Page-to-Processor Assignment Techniques for Parallel Crawlers

 

Ata Turk
Ph.D Student
Computer Engineering
Bilkent University

In less than a decade, theWorld WideWeb has evolved from a research project to a cultural phenomena effective in almost every facet of our society. The increase in the popularity and usage of the Web enforced an increase in the effciency of information retrieval techniques used over the net. Crawling is among such techniques and is used by search engines, web portals, and web caches. A crawler is a program which downloads and stores web pages, generally to feed a search engine or a web repository. In order to be of use for its target applications, a crawler must download huge amounts of data in a reasonable amount of time. Generally, the high download rates required for effcient crawling cannot be achieved by single-processor systems. Thus, existing large-scale applications use multiple parallel processors to solve the crawling problem.
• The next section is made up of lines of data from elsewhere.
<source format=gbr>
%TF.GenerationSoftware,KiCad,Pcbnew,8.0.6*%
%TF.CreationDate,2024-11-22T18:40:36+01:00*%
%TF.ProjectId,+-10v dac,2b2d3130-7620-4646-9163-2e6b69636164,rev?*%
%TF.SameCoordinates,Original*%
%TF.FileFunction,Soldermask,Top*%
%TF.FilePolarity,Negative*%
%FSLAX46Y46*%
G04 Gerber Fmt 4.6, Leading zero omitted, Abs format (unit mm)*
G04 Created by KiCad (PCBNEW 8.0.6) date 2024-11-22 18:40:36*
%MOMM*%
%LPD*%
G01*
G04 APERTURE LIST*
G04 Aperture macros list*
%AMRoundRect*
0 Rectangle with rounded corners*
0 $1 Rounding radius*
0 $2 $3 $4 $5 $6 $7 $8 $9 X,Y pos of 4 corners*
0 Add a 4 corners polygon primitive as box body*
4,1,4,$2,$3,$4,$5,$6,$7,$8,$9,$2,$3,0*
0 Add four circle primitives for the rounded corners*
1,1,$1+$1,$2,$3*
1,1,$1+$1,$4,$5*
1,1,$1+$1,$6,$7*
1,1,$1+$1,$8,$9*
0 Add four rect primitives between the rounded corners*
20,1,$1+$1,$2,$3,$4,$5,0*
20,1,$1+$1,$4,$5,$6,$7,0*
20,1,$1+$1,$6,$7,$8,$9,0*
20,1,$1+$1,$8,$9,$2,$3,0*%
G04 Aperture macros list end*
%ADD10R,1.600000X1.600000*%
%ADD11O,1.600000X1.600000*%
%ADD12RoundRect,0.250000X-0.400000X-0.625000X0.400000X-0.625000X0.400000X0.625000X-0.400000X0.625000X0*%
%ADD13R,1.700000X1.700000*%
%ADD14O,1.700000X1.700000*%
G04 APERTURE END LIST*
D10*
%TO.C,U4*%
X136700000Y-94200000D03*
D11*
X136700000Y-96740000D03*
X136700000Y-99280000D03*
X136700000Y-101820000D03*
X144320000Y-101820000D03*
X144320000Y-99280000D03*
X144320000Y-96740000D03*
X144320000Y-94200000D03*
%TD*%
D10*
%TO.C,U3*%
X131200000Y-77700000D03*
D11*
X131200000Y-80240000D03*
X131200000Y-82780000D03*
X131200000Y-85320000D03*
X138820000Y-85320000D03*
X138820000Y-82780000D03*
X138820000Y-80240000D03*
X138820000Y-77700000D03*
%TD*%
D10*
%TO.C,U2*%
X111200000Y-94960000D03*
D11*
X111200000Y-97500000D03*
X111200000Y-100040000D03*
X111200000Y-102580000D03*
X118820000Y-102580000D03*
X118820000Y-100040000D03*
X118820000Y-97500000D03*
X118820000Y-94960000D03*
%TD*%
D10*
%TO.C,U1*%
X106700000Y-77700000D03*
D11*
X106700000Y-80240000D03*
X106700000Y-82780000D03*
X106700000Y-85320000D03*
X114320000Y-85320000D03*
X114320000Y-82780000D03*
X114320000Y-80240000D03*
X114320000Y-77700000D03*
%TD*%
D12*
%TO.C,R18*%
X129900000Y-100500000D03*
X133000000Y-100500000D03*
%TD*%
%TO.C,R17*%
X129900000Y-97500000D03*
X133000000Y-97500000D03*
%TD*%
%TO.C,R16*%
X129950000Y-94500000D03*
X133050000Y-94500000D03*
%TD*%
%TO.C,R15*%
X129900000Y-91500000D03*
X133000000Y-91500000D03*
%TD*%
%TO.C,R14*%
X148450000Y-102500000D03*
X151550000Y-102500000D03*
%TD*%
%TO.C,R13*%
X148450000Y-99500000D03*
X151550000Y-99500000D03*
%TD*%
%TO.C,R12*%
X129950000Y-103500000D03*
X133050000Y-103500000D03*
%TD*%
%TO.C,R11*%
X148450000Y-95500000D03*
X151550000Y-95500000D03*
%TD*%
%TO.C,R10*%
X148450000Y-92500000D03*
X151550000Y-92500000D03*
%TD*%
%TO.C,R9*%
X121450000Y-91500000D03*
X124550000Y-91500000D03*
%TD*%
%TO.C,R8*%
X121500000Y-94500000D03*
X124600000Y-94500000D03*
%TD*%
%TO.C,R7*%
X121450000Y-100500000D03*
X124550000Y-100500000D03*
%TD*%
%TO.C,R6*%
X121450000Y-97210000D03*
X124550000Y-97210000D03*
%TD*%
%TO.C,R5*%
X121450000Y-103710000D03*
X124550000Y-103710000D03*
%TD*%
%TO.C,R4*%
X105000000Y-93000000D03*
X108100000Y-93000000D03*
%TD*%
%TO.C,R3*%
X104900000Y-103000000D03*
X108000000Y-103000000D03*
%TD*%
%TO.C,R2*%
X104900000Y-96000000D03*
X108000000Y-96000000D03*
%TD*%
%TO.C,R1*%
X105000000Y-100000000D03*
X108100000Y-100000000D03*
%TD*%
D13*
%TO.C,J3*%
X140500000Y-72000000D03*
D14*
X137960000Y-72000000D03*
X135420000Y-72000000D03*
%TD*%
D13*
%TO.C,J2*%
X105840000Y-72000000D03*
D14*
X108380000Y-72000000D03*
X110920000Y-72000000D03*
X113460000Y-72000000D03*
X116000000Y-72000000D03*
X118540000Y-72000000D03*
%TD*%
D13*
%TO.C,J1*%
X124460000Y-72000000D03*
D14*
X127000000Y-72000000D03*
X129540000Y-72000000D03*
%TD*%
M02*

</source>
Apart from the classical parallelization issues such as load balancing and minimization of the communication overhead, parallel crawling poses problems such as overlap avoidance and early retrieval of high quality pages. This presentation will address parallelization of the crawling task, and its discussion is mainly on partitioning/page-to-processor assignment techniques applied in parallel crawlers. Two new page-to-processor assignment techniques that we propose based on graph and hypergraph partitioning will be presented, which respectively minimize the total communication volume and the number of messages, while balancing the storage load and page download requests of processors.